What does a 'purpose-built protocol for each message' look like? You avoid type/tagging overhead, but other than that I'd expect a ""sufficiently smart"" generic protocol to be able to achieve the same level of e.g. data layout optimization. Obviously ProtoBuf in particular is pessimising for the reasons you describe, but I'm thinking of other protocols (e.g. Flatbuffers, Cap'n Proto, etc.)
The problem is that "sufficiently smart" does a lot of heavy lifting.

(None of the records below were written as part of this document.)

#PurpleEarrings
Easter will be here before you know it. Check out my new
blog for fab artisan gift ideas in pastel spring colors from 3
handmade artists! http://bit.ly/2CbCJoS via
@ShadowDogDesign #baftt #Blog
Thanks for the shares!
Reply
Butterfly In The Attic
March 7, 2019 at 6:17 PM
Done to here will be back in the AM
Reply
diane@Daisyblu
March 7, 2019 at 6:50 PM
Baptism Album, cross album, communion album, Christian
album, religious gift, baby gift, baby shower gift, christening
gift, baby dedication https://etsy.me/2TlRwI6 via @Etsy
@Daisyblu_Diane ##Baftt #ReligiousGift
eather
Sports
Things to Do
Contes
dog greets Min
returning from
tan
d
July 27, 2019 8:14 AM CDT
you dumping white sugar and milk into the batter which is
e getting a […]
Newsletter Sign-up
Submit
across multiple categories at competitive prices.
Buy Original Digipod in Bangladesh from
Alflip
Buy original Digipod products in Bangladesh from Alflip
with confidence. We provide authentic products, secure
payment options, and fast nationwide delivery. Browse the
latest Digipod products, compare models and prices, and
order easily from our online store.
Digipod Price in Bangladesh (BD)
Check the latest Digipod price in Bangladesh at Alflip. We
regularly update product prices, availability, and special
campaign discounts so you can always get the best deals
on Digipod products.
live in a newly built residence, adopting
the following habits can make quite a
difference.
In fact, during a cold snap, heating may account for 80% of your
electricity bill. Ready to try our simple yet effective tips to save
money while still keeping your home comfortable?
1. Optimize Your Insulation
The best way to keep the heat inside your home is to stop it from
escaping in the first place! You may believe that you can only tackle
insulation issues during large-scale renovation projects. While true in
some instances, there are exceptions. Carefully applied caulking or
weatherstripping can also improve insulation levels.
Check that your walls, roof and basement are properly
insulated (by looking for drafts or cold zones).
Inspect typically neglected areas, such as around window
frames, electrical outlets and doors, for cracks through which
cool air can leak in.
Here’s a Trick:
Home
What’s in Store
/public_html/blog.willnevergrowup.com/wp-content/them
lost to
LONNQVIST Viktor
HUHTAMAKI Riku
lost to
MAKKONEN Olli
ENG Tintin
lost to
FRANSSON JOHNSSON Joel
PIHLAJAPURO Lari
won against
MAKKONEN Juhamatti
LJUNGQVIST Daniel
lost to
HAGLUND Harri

One way to look at the problem is to go build a sufficiently smart generic protocol and write down everything that's challenging to support in v1. You have tradeoffs between size (slow for slow networks), data dependencies (slow for modern CPUs), lane segmentation (parallel processing vs cache-friendly single-core access vs code complexity), forward/backward compatibility, how much validation should the protocol do, .... Any specific data serialization problem usually has some outside knowledge you can use to remove or simplify a few of those "requirements," and knowledge of the surrounding system can further guide you to have efficient data representations on _both_ sides of the transfer. Code that's less general-purpose tends to have more opportunities fore being small, fast, and explainable.
A common source of inefficiencies (protobuf is not unique in this) is the use of a schema language in any capacity as a blunt weapon to bludgeon the m x n problem between producers and consumers. The coding pattern of generating generic producers/consumers doesn't allow for fine-tuning of any producer/consumer pair.
Picking on flatbuffers as an example (I _like_ the project, but I'll ignore that sentiment for the moment), the vtable approach is smart and flexible, but it's poorly suited (compared to a full "parse" step) to data you intend to access frequently, especially when doing narrow operations. It's an overhead (one that reduces the ability for the CPU to pipeline your operations) you incur precisely by trying to define a generic format which many people can produce and consume, especially when the tech that produces that generic format is itself generic (operating on any valid schema file). Fully generic code is hard enough to make correct, much less fast, so in the aim of correctness and maintainability you usually compromise on speed somewhere.
For that (slightly vague) flatbuffers example, the "purpose-built protocol" could be as simple as almost anything else with a proper parse step. That might even be cap'n proto, though that also has problems in certain kinds of nested/repeated structures because of its arena allocation strategy (better than protobuf, but still more allocations and wasted space than you'd like).